HerMoney with Jean Chatzky — Ep 526: "Slow and Steady Still Wins: The Money Advice That Holds Up From Generation to Generation" (May 6, 2026)
This episode features a candid and compassionate conversation between host Jean Chatzky and personal finance journalist Beth Kobliner, celebrating the newly released fifth edition of Kobliner’s classic book, "Get a Financial Life." Together, they unpack how financial advice for women (and their families) endures, adapts, and empowers across generations — from Gen X parents eyeing retirement to Gen Z and Gen Alpha navigating new economic hurdles like high housing costs, student debt, fintech, and social media “finfluencers.” The core theme: tried-and-true financial basics still work, even as our environments and technologies change.

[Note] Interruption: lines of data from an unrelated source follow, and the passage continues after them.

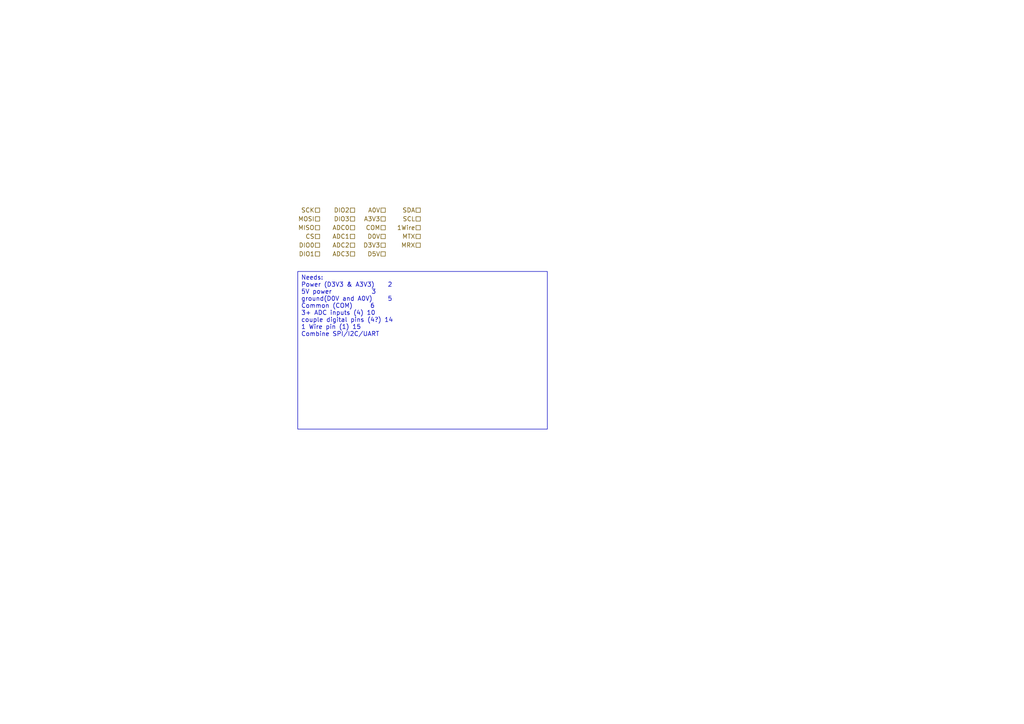
<source format=kicad_sch>
(kicad_sch (version 20230121) (generator eeschema)

  (uuid 6b7810c6-a9d6-4a50-b306-20523d84b2ae)

  (paper "A4")

  


  (text_box "Needs:\nPower (D3V3 & A3V3)	2\n5V power            3\nground(D0V and A0V)	5\nCommon (COM)	6\n3+ ADC inputs (4) 10\ncouple digital pins (4?) 14\n1 Wire pin (1) 15\nCombine SPI/I2C/UART"
    (at 86.36 78.74 0) (size 72.39 45.72)
    (stroke (width 0) (type default))
    (fill (type none))
    (effects (font (size 1.27 1.27)) (justify left top))
    (uuid 54d57c90-7bc7-4166-be3d-652092d28f14)
  )

  (hierarchical_label "1Wire" (shape passive) (at 121.92 66.04 180) (fields_autoplaced)
    (effects (font (size 1.27 1.27)) (justify right))
    (uuid 0456ee32-fd13-414f-8812-3bc482abe462)
  )
  (hierarchical_label "D3V3" (shape passive) (at 111.76 71.12 180) (fields_autoplaced)
    (effects (font (size 1.27 1.27)) (justify right))
    (uuid 0da7cfd0-9161-4980-9f21-1e2ba1fffea8)
  )
  (hierarchical_label "SCL" (shape passive) (at 121.92 63.5 180) (fields_autoplaced)
    (effects (font (size 1.27 1.27)) (justify right))
    (uuid 1f263088-f91a-465e-9fe7-dab65e520006)
  )
  (hierarchical_label "A0V" (shape passive) (at 111.76 60.96 180) (fields_autoplaced)
    (effects (font (size 1.27 1.27)) (justify right))
    (uuid 23eec301-bf0b-4a46-9589-b6c0fff6bd0f)
  )
  (hierarchical_label "ADC2" (shape passive) (at 102.87 71.12 180) (fields_autoplaced)
    (effects (font (size 1.27 1.27)) (justify right))
    (uuid 4883452d-33c0-4b67-b3b0-8cd4823dc30a)
  )
  (hierarchical_label "ADC1" (shape passive) (at 102.87 68.58 180) (fields_autoplaced)
    (effects (font (size 1.27 1.27)) (justify right))
    (uuid 509dcf23-6530-4f57-8250-3b1274052d1e)
  )
  (hierarchical_label "D0V" (shape passive) (at 111.76 68.58 180) (fields_autoplaced)
    (effects (font (size 1.27 1.27)) (justify right))
    (uuid 554cf06b-cfcb-4ae7-b250-c91c45977c1c)
  )
  (hierarchical_label "ADC0" (shape passive) (at 102.87 66.04 180) (fields_autoplaced)
    (effects (font (size 1.27 1.27)) (justify right))
    (uuid 5bcfd55b-b759-486c-b43c-5ef272e9f3f5)
  )
  (hierarchical_label "MTX" (shape passive) (at 121.92 68.58 180) (fields_autoplaced)
    (effects (font (size 1.27 1.27)) (justify right))
    (uuid 6568b95d-5da6-4c58-a2b2-2c3c92f8e3d4)
  )
  (hierarchical_label "MISO" (shape passive) (at 92.71 66.04 180) (fields_autoplaced)
    (effects (font (size 1.27 1.27)) (justify right))
    (uuid 670e4dcd-736b-4f0b-b9fc-102e783d4a7b)
  )
  (hierarchical_label "COM" (shape passive) (at 111.76 66.04 180) (fields_autoplaced)
    (effects (font (size 1.27 1.27)) (justify right))
    (uuid 68cd6cd2-9f6f-4d6c-a8f5-bde9860e5dd2)
  )
  (hierarchical_label "CS" (shape passive) (at 92.71 68.58 180) (fields_autoplaced)
    (effects (font (size 1.27 1.27)) (justify right))
    (uuid 758642ea-b3d2-4cdc-b373-c576c014b88e)
  )
  (hierarchical_label "MRX" (shape passive) (at 121.92 71.12 180) (fields_autoplaced)
    (effects (font (size 1.27 1.27)) (justify right))
    (uuid 76ea3e88-2257-4d92-9a06-0c886fb0cc44)
  )
  (hierarchical_label "SCK" (shape passive) (at 92.71 60.96 180) (fields_autoplaced)
    (effects (font (size 1.27 1.27)) (justify right))
    (uuid 7708bf5c-7132-4461-ae94-4762f11e68bb)
  )
  (hierarchical_label "DIO2" (shape passive) (at 102.87 60.96 180) (fields_autoplaced)
    (effects (font (size 1.27 1.27)) (justify right))
    (uuid 79e97a7b-5725-48d5-a4d3-94479b2e349b)
  )
  (hierarchical_label "A3V3" (shape passive) (at 111.76 63.5 180) (fields_autoplaced)
    (effects (font (size 1.27 1.27)) (justify right))
    (uuid 9eb2f6cc-e3ad-4875-9823-a511caae1139)
  )
  (hierarchical_label "DIO3" (shape passive) (at 102.87 63.5 180) (fields_autoplaced)
    (effects (font (size 1.27 1.27)) (justify right))
    (uuid a5f5d5a1-fbf0-437c-901b-834bbc6d9bc8)
  )
  (hierarchical_label "SDA" (shape passive) (at 121.92 60.96 180) (fields_autoplaced)
    (effects (font (size 1.27 1.27)) (justify right))
    (uuid b337f30b-c20f-4622-8da3-2c7ac67e7ee0)
  )
  (hierarchical_label "MOSI" (shape passive) (at 92.71 63.5 180) (fields_autoplaced)
    (effects (font (size 1.27 1.27)) (justify right))
    (uuid cac1d20d-80d3-4f9b-853a-c1976c20a7ec)
  )
  (hierarchical_label "ADC3" (shape passive) (at 102.87 73.66 180) (fields_autoplaced)
    (effects (font (size 1.27 1.27)) (justify right))
    (uuid cefcf782-7d6a-4718-8f1e-0883f794a66d)
  )
  (hierarchical_label "DIO0" (shape passive) (at 92.71 71.12 180) (fields_autoplaced)
    (effects (font (size 1.27 1.27)) (justify right))
    (uuid d32b2a23-8e91-49bc-b6da-a3bf5ae612ba)
  )
  (hierarchical_label "DIO1" (shape passive) (at 92.71 73.66 180) (fields_autoplaced)
    (effects (font (size 1.27 1.27)) (justify right))
    (uuid d4a9f430-2863-443e-932f-3bed11d1eb82)
  )
  (hierarchical_label "D5V" (shape passive) (at 111.76 73.66 180) (fields_autoplaced)
    (effects (font (size 1.27 1.27)) (justify right))
    (uuid e32c3847-aacd-4d5f-b9ab-f421d784c379)
  )
)

</source>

Chatzky and Kobliner’s dynamic is honest, relatable, and warmly humorous, balancing hard truths about current economic headwinds with clear-headed optimism rooted in decades of evidence. Their advice demystifies continuity and change in personal finance — always with compassion for women’s evolving roles and a focus on practical, nonjudgmental guidance.
This summary captures the episode’s essential themes and provides a timestamped map of where to find the most valuable and inspiring moments — so listeners (and non-listeners!) can understand what money advice endures and how to make it work, no matter the generation.